Lens and sensor parameters:
+ + + + + + +

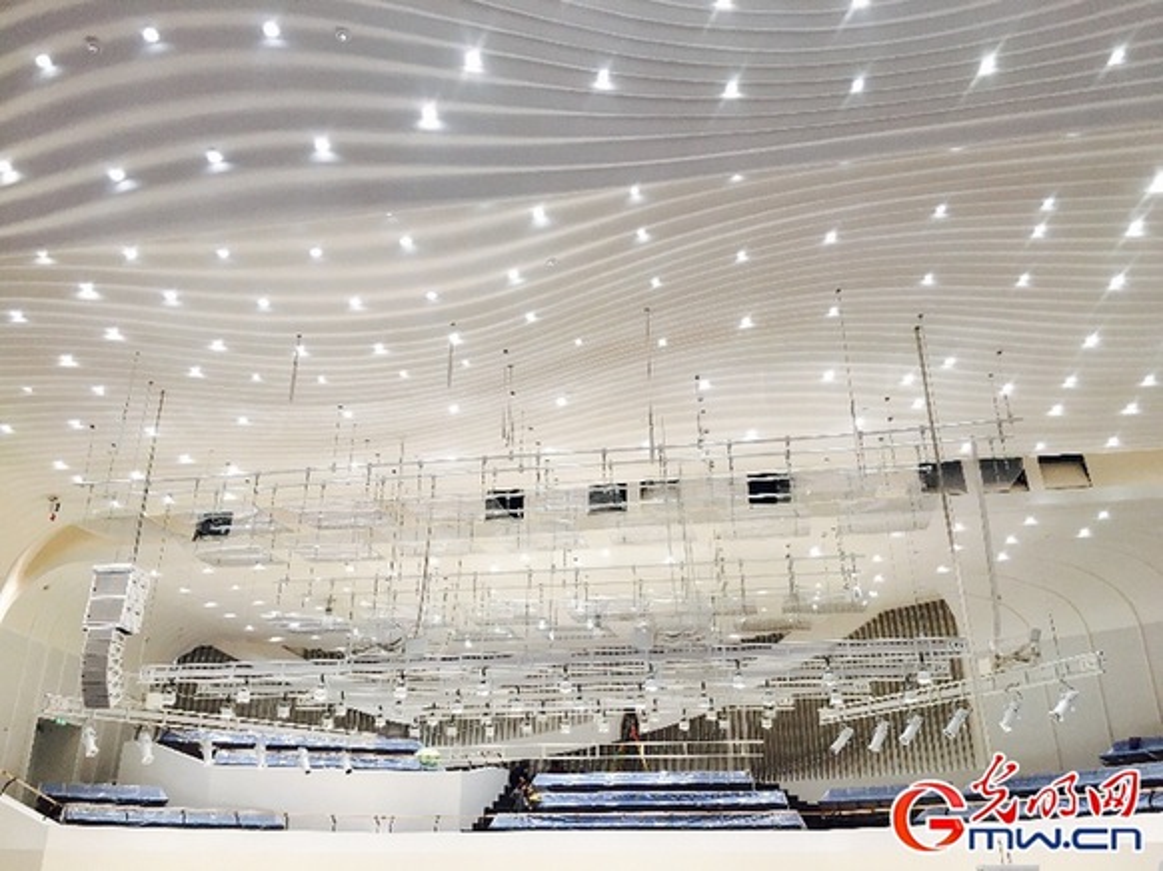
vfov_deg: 48.2
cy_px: 436
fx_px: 974
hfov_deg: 61.7
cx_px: 582
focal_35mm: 29
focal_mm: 4.15
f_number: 2.2
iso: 40
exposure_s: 1/33
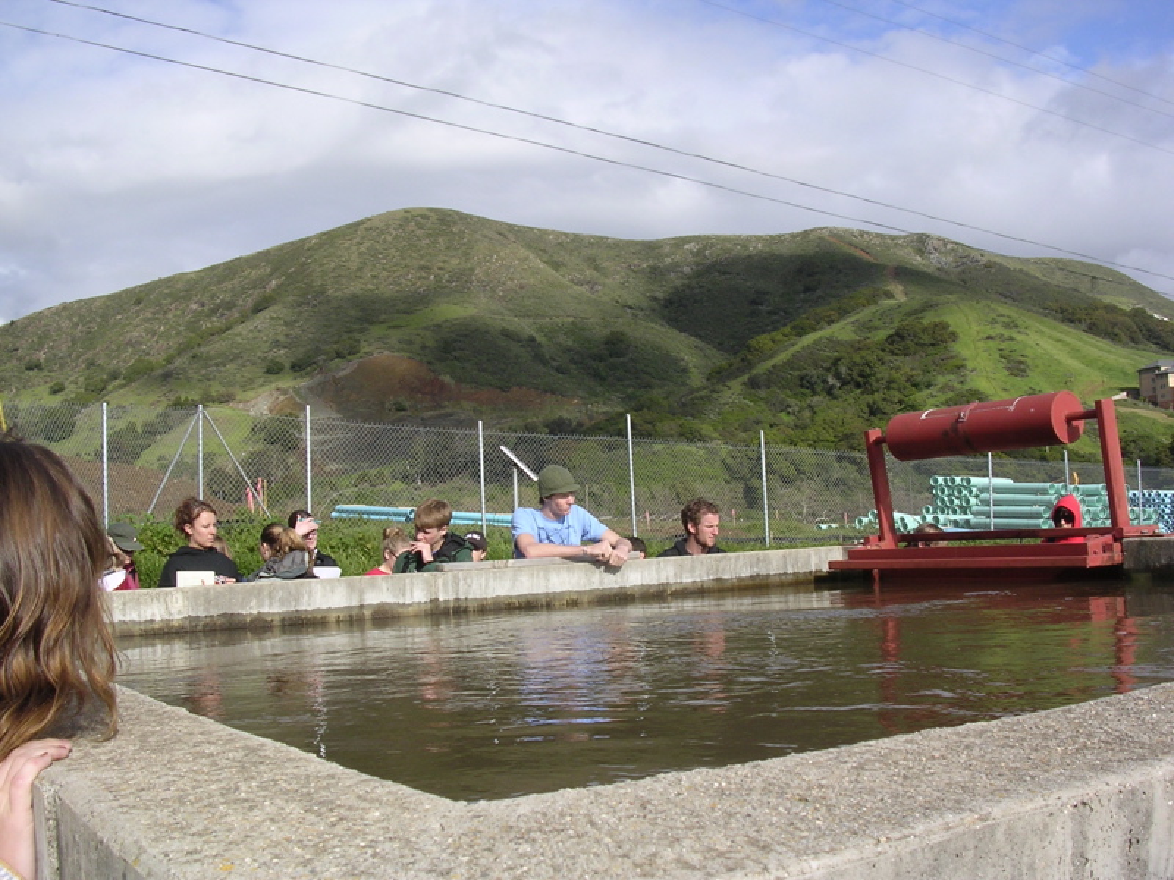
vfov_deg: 37.7
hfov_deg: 49.0
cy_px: 440
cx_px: 587
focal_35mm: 38
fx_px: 1289
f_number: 5.6
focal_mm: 5.8
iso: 100
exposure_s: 1/296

+ + + + + + +

● Request
Copy the data character for character, but drop all pictures from the copy.

● Task result
vfov_deg: 48.2
cy_px: 436
fx_px: 974
hfov_deg: 61.7
cx_px: 582
focal_35mm: 29
focal_mm: 4.15
f_number: 2.2
iso: 40
exposure_s: 1/33
vfov_deg: 37.7
hfov_deg: 49.0
cy_px: 440
cx_px: 587
focal_35mm: 38
fx_px: 1289
f_number: 5.6
focal_mm: 5.8
iso: 100
exposure_s: 1/296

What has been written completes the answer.